The Seminiferous Tubules are lined with a complex stratified epithelium called seminiferous epithelium. It consists of two types of cells:
- Spermatogenic cells regularly replicate and differentiate into mature sperm. They are organized in poorly defined layers of progressive development. Most of the immature cells, spermatogonia, rest on the basal lamina. Most of the mature cells, spermatids, attach to the apical portion of the sertoli cells.
- Sertoli cells are the supporting or sustentacular cells. They do not replicate after puberty. They are columnar cells and contain complex apical and lateral processes that surround adjacent spermatogenic cells.

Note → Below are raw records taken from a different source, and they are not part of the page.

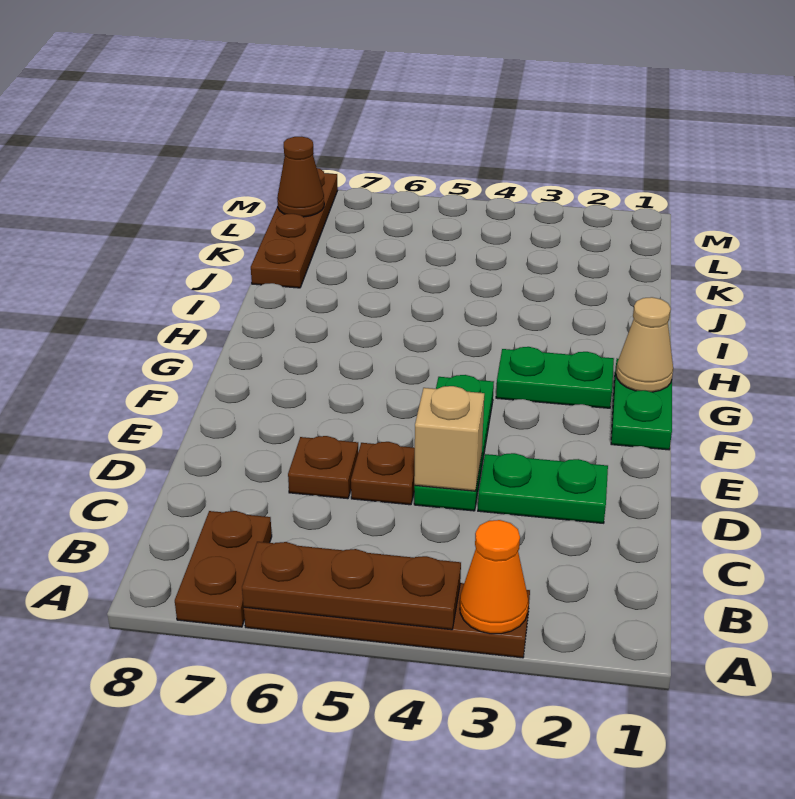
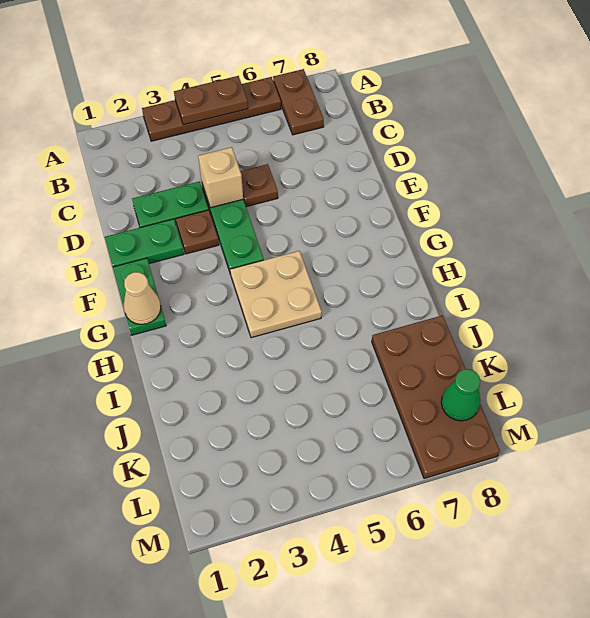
orange 1x1 cone [460,520,528,634] -> none
brown 1x3 plate [242,542,461,630] -> brown 1x2 plate [174,76,248,125]
brown 1x1 plate [288,436,358,499] -> brown 1x1 plate moved to [176,210,219,254]
green 1x2 plate [496,347,614,408] -> green 1x2 plate moved to [105,219,184,267]
none -> tan 2x2 plate [230,251,322,338]
brown 1x4 plate [251,168,338,288] -> brown 2x4 plate [372,315,500,479]
brown 1x1 cone [277,137,324,217] -> green 1x1 cone [441,369,480,421]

The seminiferous epithelium rests on a basal lamina, surrounded by 3-4 layers of myoid cells and collagen fibrils. The contractions of myoid cells create peristaltic waves that help sperm and fluid to exit the seminiferous tubules.
- Leydig Cells or Interstitial Cells are located between the seminiferous tubules. They are large, polygonal cells. They contain large lipids droplets and have elaborate sERs. They show distinctive rod shaped cytoplasmic crystals (crystals of Reinke), which have refractile structures but their function is unknown. Their mitochondria have tubulovesicular cristae and secrete testosterone during early fetal and adult life. The become inactive between 5 months of fetal life until the onset of puberty.